Sat, April 11, 11:45am to 1:15pm PDT (11:45am to 1:15pm PDT), Westin Bonaventure, Floor: Lobby Level, Beaudry A

Abstract

A Problem of Practice Leading to a Research Partnership
The Rapid Online Assessment of Reading (ROAR), is a mission-driven research-practice partnership project. ROAR provides free rapid, automated, group-administered, browser-based foundational reading skills assessments to schools (blinded for review). The de-identified data is used for research on dyslexia, reading development, and assessment. In 2023, California declared that schools would need to screen all K-2 students for reading difficulties using a state-approved screener (California Education Code 53008). Partner districts asked ROAR to try to become an approved screener. In 2024, ROAR was approved as a screener for Grades 1-2, in English, but not for Kindergarten or in Spanish because sufficient validation data was not yet available. Leaders in (blinded for review) District offered to support research towards ROAR’s future re-application because they wanted to keep the rapid, automated, group-administered screener they were already piloting.

Mutual Goals and Co-design
The ROAR team worked together with district leadership to devise a research plan that would result in sufficient statistics and meet the needs of the school. By using ROAR in the fall and spring for the purpose of this study, the district was able to replace their existing screener that required tedious 1:1 testing and had score reports that were difficult to use.

Data and Methods
In partnership with all of the district’s K-2 teachers, the district and research team divided the schools by language group. In Fall and Spring 2024-2025, K–2 students in four schools that primarily consist of Spanish immersion and bilingual education programs took Spanish ROAR, and students in the other five schools took English ROAR, including assessments of Single-Word Recognition (ROAR-Word), Sentence Reading Efficiency (ROAR-Sentence), Phonological Awareness (ROAR-Phoneme), and Letter Knowledge (ROAR-Letter). All teachers would have access to assessments in both languages for use beyond the purpose of the study. In Spring 2024-2025, over the course of 6 weeks, a team of research coordinators assessed 927 English-speaking K–2 students on the Woodcock-Johnson, TWRE, and DIBELS ORF, and they assessed 491 Spanish-speaking K–2 students on Woodcock-Muñoz and IDEL assessments, one-on-one. This required enormous cooperation, communication, and coordination across the teachers, school leaders, and research coordinators.

Results
Extending previous validation studies (blinded for review), The data was analyzed with correlational and sensitivity analyses, comparing fall and spring ROAR assessments to spring validation assessments. The results showed that ROAR has good concurrent and predictive validity in K-2 in English and Spanish (See Figure 1; rROAR-Word = 0.64–0.87; AUCROAR-Word = 0.71–0.95). Findings held across demographic groups, including race, ethnicity, gender, English learner status, free and reduced price lunch status, and special education status.

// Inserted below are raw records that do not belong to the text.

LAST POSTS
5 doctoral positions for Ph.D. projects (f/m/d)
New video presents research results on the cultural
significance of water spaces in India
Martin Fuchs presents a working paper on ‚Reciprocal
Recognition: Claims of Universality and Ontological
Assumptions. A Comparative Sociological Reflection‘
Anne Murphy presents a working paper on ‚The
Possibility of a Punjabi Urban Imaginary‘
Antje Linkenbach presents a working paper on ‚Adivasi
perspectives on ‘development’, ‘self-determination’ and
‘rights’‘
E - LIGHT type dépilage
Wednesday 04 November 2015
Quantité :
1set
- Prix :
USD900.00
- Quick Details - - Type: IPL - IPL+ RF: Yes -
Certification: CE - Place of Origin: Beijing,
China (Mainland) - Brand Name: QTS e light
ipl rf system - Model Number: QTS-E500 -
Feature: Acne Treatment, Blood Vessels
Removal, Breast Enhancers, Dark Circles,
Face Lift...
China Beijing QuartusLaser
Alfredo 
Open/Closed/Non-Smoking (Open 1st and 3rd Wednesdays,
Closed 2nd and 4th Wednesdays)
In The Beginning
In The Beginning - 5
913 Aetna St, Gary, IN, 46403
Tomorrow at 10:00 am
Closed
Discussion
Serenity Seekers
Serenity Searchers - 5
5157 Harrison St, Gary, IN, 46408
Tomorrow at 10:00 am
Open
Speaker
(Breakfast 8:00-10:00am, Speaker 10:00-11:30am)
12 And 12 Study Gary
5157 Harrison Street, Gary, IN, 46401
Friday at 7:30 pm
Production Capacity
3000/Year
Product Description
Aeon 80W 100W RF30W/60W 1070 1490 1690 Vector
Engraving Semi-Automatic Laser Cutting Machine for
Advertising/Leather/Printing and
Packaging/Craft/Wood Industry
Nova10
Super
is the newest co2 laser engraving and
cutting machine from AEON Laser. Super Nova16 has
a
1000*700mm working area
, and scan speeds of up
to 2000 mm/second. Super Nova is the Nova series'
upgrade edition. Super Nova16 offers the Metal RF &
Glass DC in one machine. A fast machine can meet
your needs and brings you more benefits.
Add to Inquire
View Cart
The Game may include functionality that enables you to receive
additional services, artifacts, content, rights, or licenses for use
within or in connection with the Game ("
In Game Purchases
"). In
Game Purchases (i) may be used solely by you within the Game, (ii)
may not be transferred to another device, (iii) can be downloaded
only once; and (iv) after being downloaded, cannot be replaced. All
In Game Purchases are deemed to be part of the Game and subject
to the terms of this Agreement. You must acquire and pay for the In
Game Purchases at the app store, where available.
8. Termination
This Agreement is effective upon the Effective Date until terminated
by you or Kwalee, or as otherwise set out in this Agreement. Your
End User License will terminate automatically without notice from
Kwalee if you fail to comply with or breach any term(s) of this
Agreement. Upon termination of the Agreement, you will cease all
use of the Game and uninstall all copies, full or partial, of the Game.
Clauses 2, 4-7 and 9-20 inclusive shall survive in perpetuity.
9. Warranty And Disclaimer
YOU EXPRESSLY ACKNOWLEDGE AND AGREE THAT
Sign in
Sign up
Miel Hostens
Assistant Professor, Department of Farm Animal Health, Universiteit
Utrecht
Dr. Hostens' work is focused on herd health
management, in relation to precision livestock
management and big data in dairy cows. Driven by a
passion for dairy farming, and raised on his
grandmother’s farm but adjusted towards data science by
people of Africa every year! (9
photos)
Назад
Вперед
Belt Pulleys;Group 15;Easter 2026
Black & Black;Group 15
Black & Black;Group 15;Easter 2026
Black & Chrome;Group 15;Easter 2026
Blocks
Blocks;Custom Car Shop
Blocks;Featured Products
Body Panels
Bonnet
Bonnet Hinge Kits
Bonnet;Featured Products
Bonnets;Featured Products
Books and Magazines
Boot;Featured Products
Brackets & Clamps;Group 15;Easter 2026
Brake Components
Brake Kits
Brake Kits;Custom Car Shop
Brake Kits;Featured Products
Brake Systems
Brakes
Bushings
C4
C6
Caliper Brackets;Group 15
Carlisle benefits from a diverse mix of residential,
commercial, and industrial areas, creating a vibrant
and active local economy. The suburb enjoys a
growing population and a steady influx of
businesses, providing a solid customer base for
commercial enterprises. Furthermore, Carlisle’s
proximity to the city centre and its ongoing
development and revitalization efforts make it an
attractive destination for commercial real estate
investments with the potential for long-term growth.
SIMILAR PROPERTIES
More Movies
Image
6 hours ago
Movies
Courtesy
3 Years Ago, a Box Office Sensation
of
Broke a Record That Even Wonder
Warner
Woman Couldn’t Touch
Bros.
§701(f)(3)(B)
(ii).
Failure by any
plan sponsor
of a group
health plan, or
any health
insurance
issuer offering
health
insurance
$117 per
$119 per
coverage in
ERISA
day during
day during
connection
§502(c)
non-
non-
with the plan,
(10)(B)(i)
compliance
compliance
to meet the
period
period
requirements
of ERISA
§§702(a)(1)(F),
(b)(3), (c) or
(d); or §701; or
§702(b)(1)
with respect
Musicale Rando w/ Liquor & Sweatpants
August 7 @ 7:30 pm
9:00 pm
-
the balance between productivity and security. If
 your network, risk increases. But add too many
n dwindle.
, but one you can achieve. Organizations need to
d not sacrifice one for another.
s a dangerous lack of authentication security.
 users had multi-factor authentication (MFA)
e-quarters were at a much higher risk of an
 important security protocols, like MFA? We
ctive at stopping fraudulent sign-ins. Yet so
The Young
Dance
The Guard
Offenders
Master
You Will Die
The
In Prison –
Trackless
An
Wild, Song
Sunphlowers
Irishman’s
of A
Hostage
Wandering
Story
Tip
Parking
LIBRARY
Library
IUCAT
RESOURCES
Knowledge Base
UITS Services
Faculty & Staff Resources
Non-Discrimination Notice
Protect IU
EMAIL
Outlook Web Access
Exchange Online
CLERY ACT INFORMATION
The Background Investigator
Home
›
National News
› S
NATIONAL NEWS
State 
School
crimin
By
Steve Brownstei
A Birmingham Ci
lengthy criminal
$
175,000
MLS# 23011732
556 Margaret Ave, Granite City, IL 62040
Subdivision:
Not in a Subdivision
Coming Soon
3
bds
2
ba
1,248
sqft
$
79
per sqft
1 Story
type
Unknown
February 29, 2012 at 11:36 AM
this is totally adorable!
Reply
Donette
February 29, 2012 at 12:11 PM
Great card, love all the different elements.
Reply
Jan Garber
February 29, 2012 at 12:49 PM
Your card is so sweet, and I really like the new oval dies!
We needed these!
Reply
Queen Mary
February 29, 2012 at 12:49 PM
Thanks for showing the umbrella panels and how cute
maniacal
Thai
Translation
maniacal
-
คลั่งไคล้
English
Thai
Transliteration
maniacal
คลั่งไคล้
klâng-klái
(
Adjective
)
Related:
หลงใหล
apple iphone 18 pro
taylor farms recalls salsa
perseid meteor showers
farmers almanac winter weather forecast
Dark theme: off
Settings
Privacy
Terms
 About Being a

Practical and Scholarly Significance
This research showed that a group-administered, browser-based, automated, tablet/laptop-based assessment can be used to screen K–2 students for reading difficulties at the beginning of the school year, with high validity across demographic and language groups. This breakthrough can reduce the burden of testing for teachers, giving them more time to focus on instruction.